Undi95/Mistral-11B-v0.1 Overview
Undi95/Mistral-11B-v0.1 is a 10.7 billion parameter language model developed by Undi95. This model is a unique expansion of the original Mistral-7B-v0.1, created by duplicating and merging layers from the base model. The developer, Undi95, experimented with this "frankenstein" method to increase the model's size, specifically noting the importance of the first 8 layers of the original Mistral-7B.
Key Characteristics
- Architecture: Based on the Mistral-7B-v0.1 model, with layers duplicated and merged.
- Parameter Count: 10.7 billion parameters, an increase from the base 7B model.

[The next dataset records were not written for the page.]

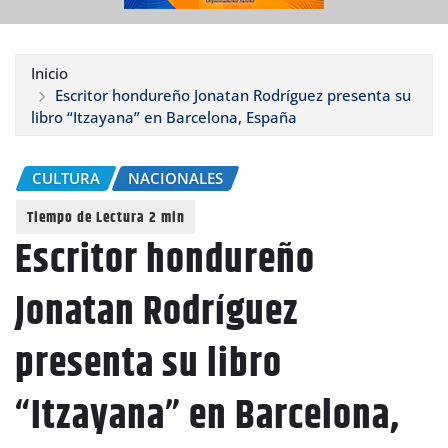
Inicio
Escritor hondureño Jonatan Rodríguez presenta su
libro “Itzayana” en Barcelona, España
CULTURA
NACIONALES
Escritor hondureño
Jonatan Rodríguez
presenta su libro
“Itzayana” en Barcelona,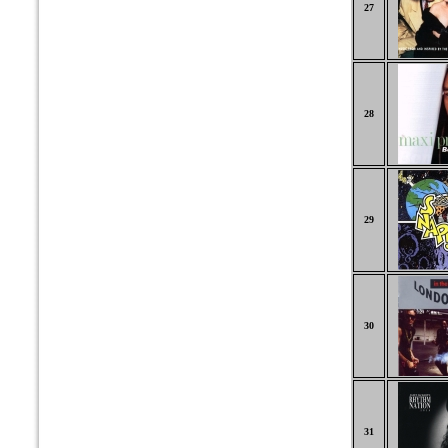
27
28
29
30
31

- Data Type: The model files are in
bfloat16, ensuring consistency with the original Mistral-7B-v0.1's base data type. - Prompt Template: Utilizes the Alpaca prompt template for instruction following, structured as
Below is an instruction that describes a task. Write a response that appropriately completes the request.\n\n### Instruction:\n{prompt}\n\n### Response:\n.
Development Method
The model was constructed using a specific mergekit configuration, which involved taking layers [0, 24] and [8, 32] from mistralai/Mistral-7B-v0.1 and merging them using a passthrough method. This approach aimed to expand the model's capacity while maintaining the foundational knowledge of the Mistral architecture.
Intended Use
This model is suitable for general language generation and instruction-following tasks, benefiting from its increased parameter count compared to the 7B base model. Its unique construction method makes it an interesting candidate for exploring the effects of layer duplication on model performance.